Cameron looked down at the bronze lion he had sat on with Jules as they watched the sun rising after an all-night party when they were students. His family had enjoyed an appropriately colonial cream tea at the café after his graduation, and there had been multiple family birthday teas there since. Somewhere up on the hillside behind him was the clump of bush he’d hidden behind as he watched the Special Branch setting their trap. Making a point of returning was never going to exorcise the memory, but it would go some way towards reclaiming the space.
Lynn hadn’t wanted to come with him this morning – the associ
ations were still too raw. She had driven to work early to miss the traffic and Cameron had walked up to the memorial from her designated parking space on the upper campus of the university. The walk had been more difficult than Cameron had expected – the full effect of the anaesthetic from his operation couldn’t have worn off yet, and having his left arm in a sling didn’t help his balance on the uneven path.
Recovery had been a long slow process and there was still a long way to go.

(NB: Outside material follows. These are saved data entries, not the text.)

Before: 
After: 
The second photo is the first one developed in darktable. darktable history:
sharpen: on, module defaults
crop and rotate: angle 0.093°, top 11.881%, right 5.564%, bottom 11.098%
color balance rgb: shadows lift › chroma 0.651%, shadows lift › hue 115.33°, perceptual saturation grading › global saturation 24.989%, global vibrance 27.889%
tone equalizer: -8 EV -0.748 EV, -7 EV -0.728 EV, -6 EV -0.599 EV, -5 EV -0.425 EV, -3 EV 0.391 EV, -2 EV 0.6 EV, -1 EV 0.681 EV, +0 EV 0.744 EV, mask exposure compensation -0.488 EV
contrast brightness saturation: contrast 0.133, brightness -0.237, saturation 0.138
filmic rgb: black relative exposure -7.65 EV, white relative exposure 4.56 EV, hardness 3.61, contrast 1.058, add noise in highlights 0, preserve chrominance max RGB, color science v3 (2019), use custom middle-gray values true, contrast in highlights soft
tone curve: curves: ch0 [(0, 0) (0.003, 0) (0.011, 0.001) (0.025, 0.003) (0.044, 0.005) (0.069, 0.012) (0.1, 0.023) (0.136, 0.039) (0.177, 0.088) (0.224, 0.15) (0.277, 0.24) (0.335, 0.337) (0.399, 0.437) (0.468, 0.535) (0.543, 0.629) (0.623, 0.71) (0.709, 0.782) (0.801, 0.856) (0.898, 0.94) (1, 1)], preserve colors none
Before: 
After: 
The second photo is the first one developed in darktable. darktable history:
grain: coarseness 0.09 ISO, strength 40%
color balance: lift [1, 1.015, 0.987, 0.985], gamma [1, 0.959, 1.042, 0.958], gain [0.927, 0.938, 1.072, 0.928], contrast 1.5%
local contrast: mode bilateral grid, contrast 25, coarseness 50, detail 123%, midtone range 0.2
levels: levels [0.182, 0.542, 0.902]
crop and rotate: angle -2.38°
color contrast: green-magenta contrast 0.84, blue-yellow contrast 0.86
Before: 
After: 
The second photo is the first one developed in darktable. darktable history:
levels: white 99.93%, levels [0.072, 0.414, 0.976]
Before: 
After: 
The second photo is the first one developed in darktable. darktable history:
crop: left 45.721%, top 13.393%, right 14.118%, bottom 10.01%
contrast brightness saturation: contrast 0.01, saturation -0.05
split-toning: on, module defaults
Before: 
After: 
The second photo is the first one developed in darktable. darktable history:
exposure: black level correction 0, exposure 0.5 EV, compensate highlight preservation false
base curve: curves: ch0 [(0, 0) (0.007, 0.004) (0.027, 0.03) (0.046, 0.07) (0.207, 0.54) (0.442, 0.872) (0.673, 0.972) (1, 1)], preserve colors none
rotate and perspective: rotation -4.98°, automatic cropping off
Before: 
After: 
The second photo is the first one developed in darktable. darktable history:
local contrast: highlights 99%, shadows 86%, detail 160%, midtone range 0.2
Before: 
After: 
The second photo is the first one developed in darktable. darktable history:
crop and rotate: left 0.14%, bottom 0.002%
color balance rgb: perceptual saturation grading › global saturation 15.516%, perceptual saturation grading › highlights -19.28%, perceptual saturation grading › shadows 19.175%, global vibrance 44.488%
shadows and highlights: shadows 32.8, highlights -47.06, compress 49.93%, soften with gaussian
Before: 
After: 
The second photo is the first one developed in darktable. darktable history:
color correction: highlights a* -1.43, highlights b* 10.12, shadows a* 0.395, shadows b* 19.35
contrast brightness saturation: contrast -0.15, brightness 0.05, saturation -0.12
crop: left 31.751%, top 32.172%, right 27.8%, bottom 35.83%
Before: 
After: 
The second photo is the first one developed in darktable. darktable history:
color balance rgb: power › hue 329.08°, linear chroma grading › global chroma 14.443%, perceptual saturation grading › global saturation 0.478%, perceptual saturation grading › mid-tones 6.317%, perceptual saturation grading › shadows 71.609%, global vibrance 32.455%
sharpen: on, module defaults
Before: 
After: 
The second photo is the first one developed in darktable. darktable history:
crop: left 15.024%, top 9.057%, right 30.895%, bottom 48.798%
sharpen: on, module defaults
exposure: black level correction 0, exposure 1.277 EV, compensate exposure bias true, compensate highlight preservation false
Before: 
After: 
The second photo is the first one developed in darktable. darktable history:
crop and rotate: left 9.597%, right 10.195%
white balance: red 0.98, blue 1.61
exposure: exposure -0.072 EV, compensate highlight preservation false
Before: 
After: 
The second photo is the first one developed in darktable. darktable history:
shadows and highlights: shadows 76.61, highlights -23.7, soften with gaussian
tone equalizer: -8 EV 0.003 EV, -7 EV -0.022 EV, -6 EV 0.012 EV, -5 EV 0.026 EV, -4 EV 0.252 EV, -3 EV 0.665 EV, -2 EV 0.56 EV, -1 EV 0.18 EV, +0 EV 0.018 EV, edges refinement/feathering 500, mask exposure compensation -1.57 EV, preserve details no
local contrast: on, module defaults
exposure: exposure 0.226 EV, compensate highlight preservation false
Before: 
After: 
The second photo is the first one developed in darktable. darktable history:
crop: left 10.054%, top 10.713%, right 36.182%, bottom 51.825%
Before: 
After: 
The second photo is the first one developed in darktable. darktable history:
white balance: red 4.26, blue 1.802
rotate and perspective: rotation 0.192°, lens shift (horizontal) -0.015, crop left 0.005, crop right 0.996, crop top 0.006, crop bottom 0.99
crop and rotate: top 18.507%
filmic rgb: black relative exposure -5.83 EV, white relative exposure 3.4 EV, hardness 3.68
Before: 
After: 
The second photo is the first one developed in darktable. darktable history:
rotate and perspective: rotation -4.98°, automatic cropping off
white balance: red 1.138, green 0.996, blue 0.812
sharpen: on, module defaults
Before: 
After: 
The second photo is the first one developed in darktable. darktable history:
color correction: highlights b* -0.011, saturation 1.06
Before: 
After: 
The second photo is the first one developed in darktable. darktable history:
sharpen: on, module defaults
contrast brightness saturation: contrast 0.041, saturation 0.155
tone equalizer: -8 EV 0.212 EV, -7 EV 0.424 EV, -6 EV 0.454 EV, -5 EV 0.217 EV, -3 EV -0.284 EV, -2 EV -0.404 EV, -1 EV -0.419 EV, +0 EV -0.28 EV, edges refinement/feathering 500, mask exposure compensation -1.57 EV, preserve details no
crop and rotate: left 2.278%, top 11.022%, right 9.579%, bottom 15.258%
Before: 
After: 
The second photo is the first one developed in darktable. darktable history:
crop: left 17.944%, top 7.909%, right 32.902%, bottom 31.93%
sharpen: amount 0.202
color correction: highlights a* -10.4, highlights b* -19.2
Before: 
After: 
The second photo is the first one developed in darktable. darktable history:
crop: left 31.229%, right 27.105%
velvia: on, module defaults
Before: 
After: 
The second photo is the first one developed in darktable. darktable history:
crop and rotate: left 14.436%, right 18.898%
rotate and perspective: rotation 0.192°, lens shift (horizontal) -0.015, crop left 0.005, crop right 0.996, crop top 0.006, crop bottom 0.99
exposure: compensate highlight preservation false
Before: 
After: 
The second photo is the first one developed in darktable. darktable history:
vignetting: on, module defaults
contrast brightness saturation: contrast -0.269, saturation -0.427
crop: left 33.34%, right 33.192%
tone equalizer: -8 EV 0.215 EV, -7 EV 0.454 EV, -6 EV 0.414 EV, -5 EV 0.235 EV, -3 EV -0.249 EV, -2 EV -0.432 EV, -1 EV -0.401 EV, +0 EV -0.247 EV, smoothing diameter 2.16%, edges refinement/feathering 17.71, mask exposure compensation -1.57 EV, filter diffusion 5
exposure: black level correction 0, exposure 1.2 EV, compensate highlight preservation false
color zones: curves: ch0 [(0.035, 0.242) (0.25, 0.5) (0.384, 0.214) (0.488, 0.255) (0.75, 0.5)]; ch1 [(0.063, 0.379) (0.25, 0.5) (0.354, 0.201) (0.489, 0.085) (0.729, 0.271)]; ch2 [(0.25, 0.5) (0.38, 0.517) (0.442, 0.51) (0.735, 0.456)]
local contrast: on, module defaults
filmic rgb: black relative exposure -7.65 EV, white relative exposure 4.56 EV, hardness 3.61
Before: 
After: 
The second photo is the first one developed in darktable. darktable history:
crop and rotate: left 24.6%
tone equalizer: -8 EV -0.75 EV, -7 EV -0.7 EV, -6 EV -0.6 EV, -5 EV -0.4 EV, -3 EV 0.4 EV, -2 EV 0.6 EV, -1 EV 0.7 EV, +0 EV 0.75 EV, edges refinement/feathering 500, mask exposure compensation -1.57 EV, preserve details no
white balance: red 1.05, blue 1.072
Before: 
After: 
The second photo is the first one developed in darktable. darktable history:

Cameron’s first inkling that he wasn’t dead had come with a growing awareness of, and irritation at, a regular and very penetrating electronic beeping noise. It took him a while to discover that the sound, which would plague his days and nights for the next few weeks, was an alarm telling the overworked nurses that someone’s bag of saline, or antibiotic, or something, needed to be replaced. A nurse, who had been waiting for him to come round, told him he was in the recovery room at the Northern General Hospital and that he had just had a long operation to patch up his shattered shoulder. It was nighttime, his head was very muzzy and he could feel that it was bandaged. He couldn’t feel his shoulder at all.
The next time Cameron woke it was daytime, he was in a much smaller room and Lynn was sitting reading in an armchair near the head of his bed. Cameron couldn’t quite read the title of the book she was reading, which meant that someone must have realized he had been wearing contact lenses and taken them out. He felt very tired but his head no longer felt muzzy. Lynn was absorbed in her book and hadn’t realized that he had woken up, so he was able to look at her without embarrassment.
As she sat reading in her chair, unconscious of his examination, Lynn looked somehow closed in on herself. Cameron thought he would be hard-pressed to say precisely what it was about her that gave that impression, perhaps the way she held her book so close. She was thinner than he remembered and the shadows under her eyes suggested that she hadn’t been sleeping well.